La morosidad sigue siendo uno de los principales problemas de la economía española. Según los últimos datos disponibles, el período medio de pago entre empresas supera los 70 días, muy por encima de los 30 días que establece la Ley de Morosidad. Para muchas pymes y autónomos, gestionar los impagos de forma efectiva es una cuestión de supervivencia.
Qué dice la ley sobre morosidad en España
La Ley 3/2004 de medidas de lucha contra la morosidad en las operaciones comerciales, modificada en varias ocasiones, establece el marco legal para la reclamación de deudas entre empresas. Sus puntos clave son:
- El plazo máximo de pago es de 30 días desde la entrega de la factura, ampliable a 60 días por acuerdo entre las partes
- Transcurrido el plazo, se generan intereses de demora automáticamente al tipo legal establecido (actualmente el 16% anual)
- El acreedor tiene derecho a reclamar los gastos de cobro razonables, con un mínimo de 40 euros por factura impagada
- Las cláusulas contractuales que establezcan plazos superiores a 60 días son nulas de pleno derecho
Fases de la gestión del impago
1. Prevención
La mejor gestión del impago es la que se hace antes de que ocurra. Comprueba la solvencia de los clientes antes de concederles crédito, establece condiciones de pago claras en los contratos, solicita señales o pagos anticipados en operaciones de riesgo y contrata un seguro de crédito si el volumen lo justifica.

******************************

# Actividades propuestas
A - Copia el texto sobre la morosidad entre "La morosidad sigue" y "cuestión de supervivencia.", ambos incluidos, y sustituye "pymes" por "pequeñas empresas".
B - Según el texto sobre la morosidad, ¿cuál es la cantidad mínima de gastos de cobro que el acreedor puede reclamar por cada factura impagada?

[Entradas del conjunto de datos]
******************************

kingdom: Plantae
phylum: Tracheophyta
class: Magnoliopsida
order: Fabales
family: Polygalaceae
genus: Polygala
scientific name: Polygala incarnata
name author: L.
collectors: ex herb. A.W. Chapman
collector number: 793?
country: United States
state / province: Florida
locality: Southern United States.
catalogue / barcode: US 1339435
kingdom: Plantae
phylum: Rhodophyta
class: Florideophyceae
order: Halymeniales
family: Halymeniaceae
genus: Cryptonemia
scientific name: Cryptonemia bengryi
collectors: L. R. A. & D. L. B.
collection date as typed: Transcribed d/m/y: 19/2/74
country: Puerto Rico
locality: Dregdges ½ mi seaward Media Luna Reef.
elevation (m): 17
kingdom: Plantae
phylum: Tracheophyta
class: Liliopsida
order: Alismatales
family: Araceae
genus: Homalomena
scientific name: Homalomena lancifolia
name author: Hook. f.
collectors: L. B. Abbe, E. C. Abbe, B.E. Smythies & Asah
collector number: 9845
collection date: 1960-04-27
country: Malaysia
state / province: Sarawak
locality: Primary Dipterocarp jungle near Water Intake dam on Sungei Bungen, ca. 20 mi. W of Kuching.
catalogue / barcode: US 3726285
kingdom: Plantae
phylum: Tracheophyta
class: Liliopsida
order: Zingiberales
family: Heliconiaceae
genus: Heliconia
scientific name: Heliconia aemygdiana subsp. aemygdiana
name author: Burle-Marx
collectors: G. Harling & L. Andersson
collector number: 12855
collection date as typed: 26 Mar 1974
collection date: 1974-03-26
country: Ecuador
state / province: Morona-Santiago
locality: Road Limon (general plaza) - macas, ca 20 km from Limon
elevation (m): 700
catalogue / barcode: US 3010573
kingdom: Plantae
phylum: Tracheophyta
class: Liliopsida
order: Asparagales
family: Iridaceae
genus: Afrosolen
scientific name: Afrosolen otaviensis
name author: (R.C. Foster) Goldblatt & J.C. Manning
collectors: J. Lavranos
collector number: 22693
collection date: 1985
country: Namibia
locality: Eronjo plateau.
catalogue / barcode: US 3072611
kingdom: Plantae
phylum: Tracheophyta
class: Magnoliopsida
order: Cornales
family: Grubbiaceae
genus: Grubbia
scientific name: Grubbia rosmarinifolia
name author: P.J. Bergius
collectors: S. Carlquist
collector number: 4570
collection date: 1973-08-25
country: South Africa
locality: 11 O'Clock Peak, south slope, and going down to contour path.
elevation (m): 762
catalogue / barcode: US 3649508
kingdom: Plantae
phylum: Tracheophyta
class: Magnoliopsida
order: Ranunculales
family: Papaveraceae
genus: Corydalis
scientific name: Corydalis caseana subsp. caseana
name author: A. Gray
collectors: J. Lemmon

******************************

# Soluciones de actividades
A -
La morosidad sigue siendo uno de los principales problemas de la economía española. Según los últimos datos disponibles, el período medio de pago entre empresas supera los 70 días, muy por encima de los 30 días que establece la Ley de Morosidad. Para muchas pequeñas empresas y autónomos, gestionar los impagos de forma efectiva es una cuestión de supervivencia.

B - 40 euros por factura impagada.